Long-Term Drift Analysis for Gamma Spectroscopy

Year
2006
Author(s)
Donald A. Close - Los Alamos National Laboratory
Tom Hill - Los Alamos National Laboratory
K. D. Ianakiev - Los Alamos National Laboratory
T. Marks - Los Alamos National Laboratory
B S Alexandrov - Los Alamos National Laboratory
R.B. Strittmatter - Los Alamos National Laboratory
J. M. Goda - Los Alamos National Laboratory
D. J. Dale - Los Alamos National Laboratory
W. S. Johnson - Los Alamos National Laboratory
Abstract
Los Alamos National Laboratory has developed a nondestructive assay instrument for continuous, unattended measurement of the enrichment of UF6 gas flowing in process pipes. The most recent generation of instrumentation uses commercially available 3-inch by ½-inch NaI detectors and digital multichannel analyzers (MCAs). While monitoring these instruments, we found that the decay-corrected net count rate from a transmission check source was not stable over periods of weeks. Manually looking for correlated trends in analysis and hardware values for many runs (~150) and for long periods of time (~30 days) is very time consuming and error prone. However, we have developed software that greatly reduces both the person-time and the frequency of errors by allowing the user to easily and quickly examine the value of many parameters over long periods of time. We have achieved this by placing many (~100) parameters in the header of each spectrum file and creating a program that will allow the user to select any of these parameters to extract and plot as a function of time.

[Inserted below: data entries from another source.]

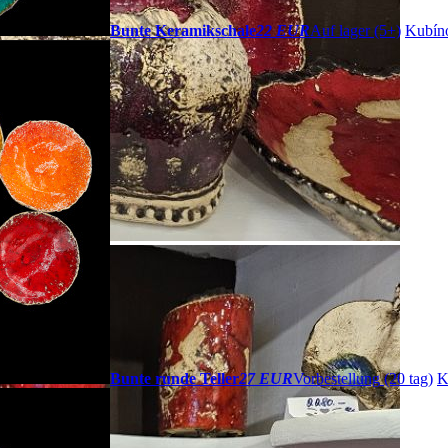
Bunte Keramikschale
22 EUR
Auf lager (5+)
Kubín
Bunte runde Teller
27 EUR
Vorbestellung
(20 tag)
K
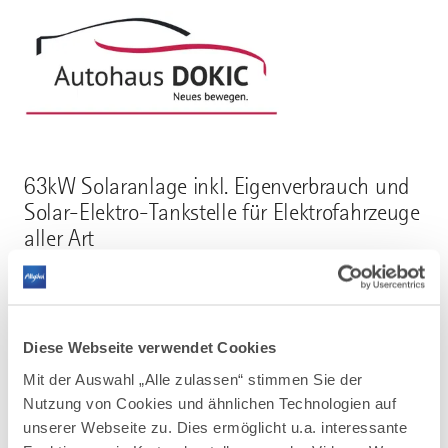
63kW Solaranlage inkl. Eigenverbrauch und
Solar-Elektro-Tankstelle für Elektrofahrzeuge
aller Art
Mehr erfahren
Diese Webseite verwendet Cookies
Mit der Auswahl „Alle zulassen“ stimmen Sie der
Nutzung von Cookies und ähnlichen Technologien auf
unserer Webseite zu. Dies ermöglicht u.a. interessante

The parameters in the header include hardware values such as gain-stabilizer correction, high voltage, and amplifier shaping parameters; values used for analysis such as region-of-interest designations, background count rate, and correction factors; and calculated values such as gross- and net-peak counts, calculated enrichment, and associated error. We have extended our data-acquisition software to allow it to monitor any hardware parameter available from the MCA. Additional parameters can be monitored and recorded by simply adding the appropriate MCA command to the program’s initialization file with any text editor, such as Microsoft Notepad. The acquisition program can monitor and record a parameter’s value at the end of each run or periodically sample hardware parameters during a run to collect and record statistics on the parameter’s stability during a single run. Additionally, any of the parameters in the spectrum header can be tabulated and exported to a text file for importing into Excel for more detailed analysis. This analysis tool has proven very useful for both quick in-the-field checks on instrument performance and as an indepth analysis tool in the laboratory.